------ SUPPLIED MATERIAL

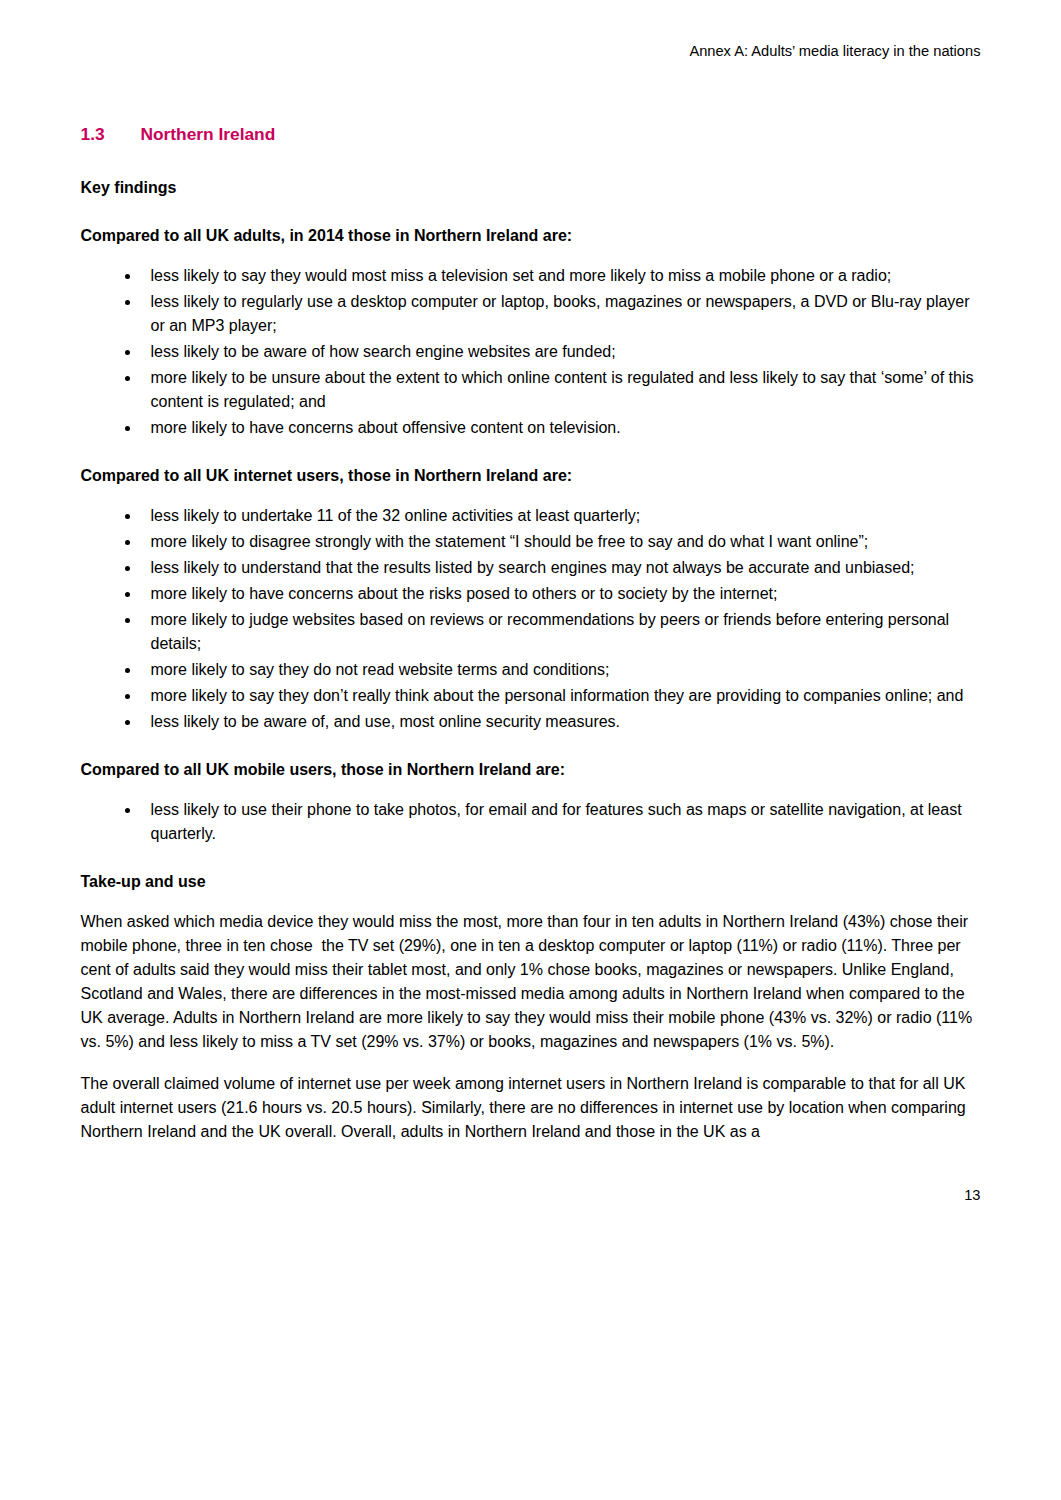Annex A: Adults’ media literacy in the nations
1.3 Northern Ireland
Key findings
Compared to all UK adults, in 2014 those in Northern Ireland are:
less likely to say they would most miss a television set and more likely to miss a mobile phone or a radio;
less likely to regularly use a desktop computer or laptop, books, magazines or newspapers, a DVD or Blu-ray player or an MP3 player;
less likely to be aware of how search engine websites are funded;
more likely to be unsure about the extent to which online content is regulated and less likely to say that ‘some’ of this content is regulated; and
more likely to have concerns about offensive content on television.
Compared to all UK internet users, those in Northern Ireland are:
less likely to undertake 11 of the 32 online activities at least quarterly;
more likely to disagree strongly with the statement “I should be free to say and do what I want online”;
less likely to understand that the results listed by search engines may not always be accurate and unbiased;
more likely to have concerns about the risks posed to others or to society by the internet;
more likely to judge websites based on reviews or recommendations by peers or friends before entering personal details;
more likely to say they do not read website terms and conditions;
more likely to say they don’t really think about the personal information they are providing to companies online; and
less likely to be aware of, and use, most online security measures.
Compared to all UK mobile users, those in Northern Ireland are:
less likely to use their phone to take photos, for email and for features such as maps or satellite navigation, at least quarterly.
Take-up and use
When asked which media device they would miss the most, more than four in ten adults in Northern Ireland (43%) chose their mobile phone, three in ten chose the TV set (29%), one in ten a desktop computer or laptop (11%) or radio (11%). Three per cent of adults said they would miss their tablet most, and only 1% chose books, magazines or newspapers. Unlike England, Scotland and Wales, there are differences in the most-missed media among adults in Northern Ireland when compared to the UK average. Adults in Northern Ireland are more likely to say they would miss their mobile phone (43% vs. 32%) or radio (11% vs. 5%) and less likely to miss a TV set (29% vs. 37%) or books, magazines and newspapers (1% vs. 5%).
The overall claimed volume of internet use per week among internet users in Northern Ireland is comparable to that for all UK adult internet users (21.6 hours vs. 20.5 hours). Similarly, there are no differences in internet use by location when comparing Northern Ireland and the UK overall. Overall, adults in Northern Ireland and those in the UK as a
13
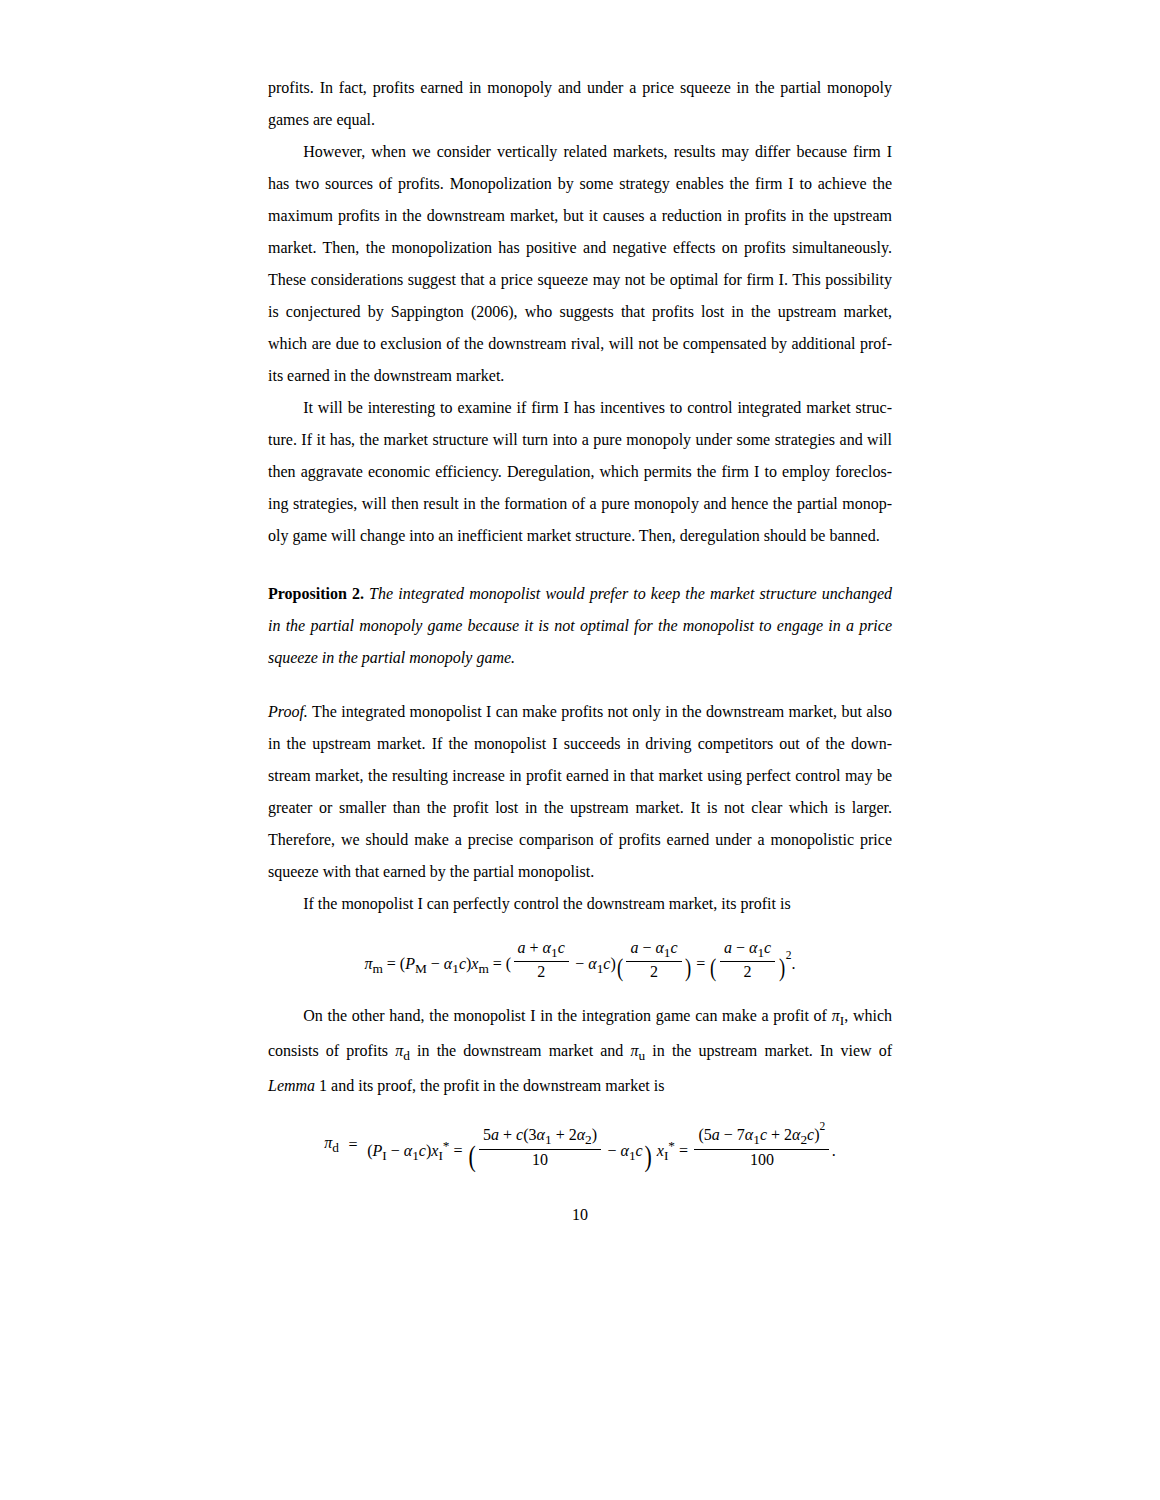profits. In fact, profits earned in monopoly and under a price squeeze in the partial monopoly games are equal.
However, when we consider vertically related markets, results may differ because firm I has two sources of profits. Monopolization by some strategy enables the firm I to achieve the maximum profits in the downstream market, but it causes a reduction in profits in the upstream market. Then, the monopolization has positive and negative effects on profits simultaneously. These considerations suggest that a price squeeze may not be optimal for firm I. This possibility is conjectured by Sappington (2006), who suggests that profits lost in the upstream market, which are due to exclusion of the downstream rival, will not be compensated by additional profits earned in the downstream market.
It will be interesting to examine if firm I has incentives to control integrated market structure. If it has, the market structure will turn into a pure monopoly under some strategies and will then aggravate economic efficiency. Deregulation, which permits the firm I to employ foreclosing strategies, will then result in the formation of a pure monopoly and hence the partial monopoly game will change into an inefficient market structure. Then, deregulation should be banned.
Proposition 2. The integrated monopolist would prefer to keep the market structure unchanged in the partial monopoly game because it is not optimal for the monopolist to engage in a price squeeze in the partial monopoly game.
Proof. The integrated monopolist I can make profits not only in the downstream market, but also in the upstream market. If the monopolist I succeeds in driving competitors out of the downstream market, the resulting increase in profit earned in that market using perfect control may be greater or smaller than the profit lost in the upstream market. It is not clear which is larger. Therefore, we should make a precise comparison of profits earned under a monopolistic price squeeze with that earned by the partial monopolist.
If the monopolist I can perfectly control the downstream market, its profit is
πm = (PM − α1c)xm = (a + α1c 2 − α1c)(a − α1c 2) = (a − α1c 2) 2.
On the other hand, the monopolist I in the integration game can make a profit of πI, which consists of profits πd in the downstream market and πu in the upstream market. In view of Lemma 1 and its proof, the profit in the downstream market is
πd
=
(PI − α1c)xI* = (5a + c(3α1 + 2α2) 10 − α1c) xI* = (5a − 7α1c + 2α2c)2100.
10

------------

## INSTRUCTIONS TO FOLLOW
Which lines above contain the word "content"? Copy each of them.

## EXERCISE RESPONSE
more likely to be unsure about the extent to which online content is regulated and less likely to say that ‘some’ of this content is regulated; and
more likely to have concerns about offensive content on television.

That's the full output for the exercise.